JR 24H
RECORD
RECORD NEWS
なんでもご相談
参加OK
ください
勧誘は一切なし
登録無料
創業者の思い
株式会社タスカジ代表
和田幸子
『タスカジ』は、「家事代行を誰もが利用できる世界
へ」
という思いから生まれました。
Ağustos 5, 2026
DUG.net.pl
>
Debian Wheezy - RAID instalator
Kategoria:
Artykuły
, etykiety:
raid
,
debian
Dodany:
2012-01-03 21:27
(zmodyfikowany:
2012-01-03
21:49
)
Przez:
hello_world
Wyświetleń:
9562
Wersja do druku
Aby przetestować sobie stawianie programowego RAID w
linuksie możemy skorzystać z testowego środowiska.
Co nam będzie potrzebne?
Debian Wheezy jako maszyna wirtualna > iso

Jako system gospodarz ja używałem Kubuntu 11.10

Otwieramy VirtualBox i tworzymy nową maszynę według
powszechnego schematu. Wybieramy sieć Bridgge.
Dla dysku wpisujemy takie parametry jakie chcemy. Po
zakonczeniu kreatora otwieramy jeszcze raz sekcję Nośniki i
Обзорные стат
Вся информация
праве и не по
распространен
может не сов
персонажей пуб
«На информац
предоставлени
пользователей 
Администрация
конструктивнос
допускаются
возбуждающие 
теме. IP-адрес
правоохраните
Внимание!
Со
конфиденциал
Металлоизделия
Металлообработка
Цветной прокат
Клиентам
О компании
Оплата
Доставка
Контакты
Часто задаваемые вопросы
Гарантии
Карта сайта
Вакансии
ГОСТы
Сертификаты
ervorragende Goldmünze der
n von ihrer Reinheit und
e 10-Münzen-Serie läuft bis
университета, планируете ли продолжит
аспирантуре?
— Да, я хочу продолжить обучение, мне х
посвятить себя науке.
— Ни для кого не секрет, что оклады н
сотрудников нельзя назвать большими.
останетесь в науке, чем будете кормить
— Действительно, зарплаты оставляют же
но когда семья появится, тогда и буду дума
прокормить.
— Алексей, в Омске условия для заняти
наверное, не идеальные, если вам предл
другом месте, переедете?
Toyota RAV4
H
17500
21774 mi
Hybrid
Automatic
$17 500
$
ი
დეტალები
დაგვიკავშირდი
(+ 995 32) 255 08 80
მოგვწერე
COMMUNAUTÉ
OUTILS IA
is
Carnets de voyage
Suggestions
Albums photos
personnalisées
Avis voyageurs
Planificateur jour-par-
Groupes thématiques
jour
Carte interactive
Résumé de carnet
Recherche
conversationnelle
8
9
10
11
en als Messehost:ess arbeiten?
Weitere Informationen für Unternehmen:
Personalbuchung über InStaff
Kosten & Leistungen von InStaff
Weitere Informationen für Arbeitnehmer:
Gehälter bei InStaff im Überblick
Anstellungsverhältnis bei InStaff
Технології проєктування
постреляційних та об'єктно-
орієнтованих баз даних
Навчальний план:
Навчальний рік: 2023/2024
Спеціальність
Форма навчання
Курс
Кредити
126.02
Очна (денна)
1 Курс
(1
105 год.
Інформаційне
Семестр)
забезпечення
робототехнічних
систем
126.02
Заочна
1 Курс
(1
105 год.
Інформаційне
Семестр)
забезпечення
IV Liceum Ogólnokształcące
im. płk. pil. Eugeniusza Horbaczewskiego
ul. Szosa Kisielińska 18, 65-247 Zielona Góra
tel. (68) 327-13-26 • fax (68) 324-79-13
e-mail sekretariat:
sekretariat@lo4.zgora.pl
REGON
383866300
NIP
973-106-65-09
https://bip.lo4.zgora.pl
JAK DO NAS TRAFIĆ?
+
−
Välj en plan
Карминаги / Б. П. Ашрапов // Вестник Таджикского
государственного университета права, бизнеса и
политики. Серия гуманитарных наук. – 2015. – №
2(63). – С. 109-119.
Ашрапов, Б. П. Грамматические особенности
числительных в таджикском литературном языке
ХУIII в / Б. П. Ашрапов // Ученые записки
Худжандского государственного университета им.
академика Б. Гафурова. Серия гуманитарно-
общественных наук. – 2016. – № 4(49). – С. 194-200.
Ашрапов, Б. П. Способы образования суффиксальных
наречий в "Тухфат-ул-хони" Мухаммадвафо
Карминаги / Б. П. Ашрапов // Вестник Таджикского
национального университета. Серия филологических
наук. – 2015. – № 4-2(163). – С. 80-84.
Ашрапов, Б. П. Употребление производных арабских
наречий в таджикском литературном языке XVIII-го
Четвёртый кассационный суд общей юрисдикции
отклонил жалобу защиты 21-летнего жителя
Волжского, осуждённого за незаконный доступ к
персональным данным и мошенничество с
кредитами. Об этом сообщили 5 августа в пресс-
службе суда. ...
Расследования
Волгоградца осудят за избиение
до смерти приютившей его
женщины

★ ★ ★ ★ ★ ★ ★

_TASK OBJECTIVE_
Take the entries above and repeat them. Alter nothing.

_PROBLEM SOLUTION_
JR 24H
RECORD
RECORD NEWS
なんでもご相談
参加OK
ください
勧誘は一切なし
登録無料
創業者の思い
株式会社タスカジ代表
和田幸子
『タスカジ』は、「家事代行を誰もが利用できる世界
へ」
という思いから生まれました。
Ağustos 5, 2026
DUG.net.pl
>
Debian Wheezy - RAID instalator
Kategoria:
Artykuły
, etykiety:
raid
,
debian
Dodany:
2012-01-03 21:27
(zmodyfikowany:
2012-01-03
21:49
)
Przez:
hello_world
Wyświetleń:
9562
Wersja do druku
Aby przetestować sobie stawianie programowego RAID w
linuksie możemy skorzystać z testowego środowiska.
Co nam będzie potrzebne?
Debian Wheezy jako maszyna wirtualna > iso

Jako system gospodarz ja używałem Kubuntu 11.10

Otwieramy VirtualBox i tworzymy nową maszynę według
powszechnego schematu. Wybieramy sieć Bridgge.
Dla dysku wpisujemy takie parametry jakie chcemy. Po
zakonczeniu kreatora otwieramy jeszcze raz sekcję Nośniki i
Обзорные стат
Вся информация
праве и не по
распространен
может не сов
персонажей пуб
«На информац
предоставлени
пользователей 
Администрация
конструктивнос
допускаются
возбуждающие 
теме. IP-адрес
правоохраните
Внимание!
Со
конфиденциал
Металлоизделия
Металлообработка
Цветной прокат
Клиентам
О компании
Оплата
Доставка
Контакты
Часто задаваемые вопросы
Гарантии
Карта сайта
Вакансии
ГОСТы
Сертификаты
ervorragende Goldmünze der
n von ihrer Reinheit und
e 10-Münzen-Serie läuft bis
университета, планируете ли продолжит
аспирантуре?
— Да, я хочу продолжить обучение, мне х
посвятить себя науке.
— Ни для кого не секрет, что оклады н
сотрудников нельзя назвать большими.
останетесь в науке, чем будете кормить
— Действительно, зарплаты оставляют же
но когда семья появится, тогда и буду дума
прокормить.
— Алексей, в Омске условия для заняти
наверное, не идеальные, если вам предл
другом месте, переедете?
Toyota RAV4
H
17500
21774 mi
Hybrid
Automatic
$17 500
$
ი
დეტალები
დაგვიკავშირდი
(+ 995 32) 255 08 80
მოგვწერე
COMMUNAUTÉ
OUTILS IA
is
Carnets de voyage
Suggestions
Albums photos
personnalisées
Avis voyageurs
Planificateur jour-par-
Groupes thématiques
jour
Carte interactive
Résumé de carnet
Recherche
conversationnelle
8
9
10
11
en als Messehost:ess arbeiten?
Weitere Informationen für Unternehmen:
Personalbuchung über InStaff
Kosten & Leistungen von InStaff
Weitere Informationen für Arbeitnehmer:
Gehälter bei InStaff im Überblick
Anstellungsverhältnis bei InStaff
Технології проєктування
постреляційних та об'єктно-
орієнтованих баз даних
Навчальний план:
Навчальний рік: 2023/2024
Спеціальність
Форма навчання
Курс
Кредити
126.02
Очна (денна)
1 Курс
(1
105 год.
Інформаційне
Семестр)
забезпечення
робототехнічних
систем
126.02
Заочна
1 Курс
(1
105 год.
Інформаційне
Семестр)
забезпечення
IV Liceum Ogólnokształcące
im. płk. pil. Eugeniusza Horbaczewskiego
ul. Szosa Kisielińska 18, 65-247 Zielona Góra
tel. (68) 327-13-26 • fax (68) 324-79-13
e-mail sekretariat:
sekretariat@lo4.zgora.pl
REGON
383866300
NIP
973-106-65-09
https://bip.lo4.zgora.pl
JAK DO NAS TRAFIĆ?
+
−
Välj en plan
Карминаги / Б. П. Ашрапов // Вестник Таджикского
государственного университета права, бизнеса и
политики. Серия гуманитарных наук. – 2015. – №
2(63). – С. 109-119.
Ашрапов, Б. П. Грамматические особенности
числительных в таджикском литературном языке
ХУIII в / Б. П. Ашрапов // Ученые записки
Худжандского государственного университета им.
академика Б. Гафурова. Серия гуманитарно-
общественных наук. – 2016. – № 4(49). – С. 194-200.
Ашрапов, Б. П. Способы образования суффиксальных
наречий в "Тухфат-ул-хони" Мухаммадвафо
Карминаги / Б. П. Ашрапов // Вестник Таджикского
национального университета. Серия филологических
наук. – 2015. – № 4-2(163). – С. 80-84.
Ашрапов, Б. П. Употребление производных арабских
наречий в таджикском литературном языке XVIII-го
Четвёртый кассационный суд общей юрисдикции
отклонил жалобу защиты 21-летнего жителя
Волжского, осуждённого за незаконный доступ к
персональным данным и мошенничество с
кредитами. Об этом сообщили 5 августа в пресс-
службе суда. ...
Расследования
Волгоградца осудят за избиение
до смерти приютившей его
женщины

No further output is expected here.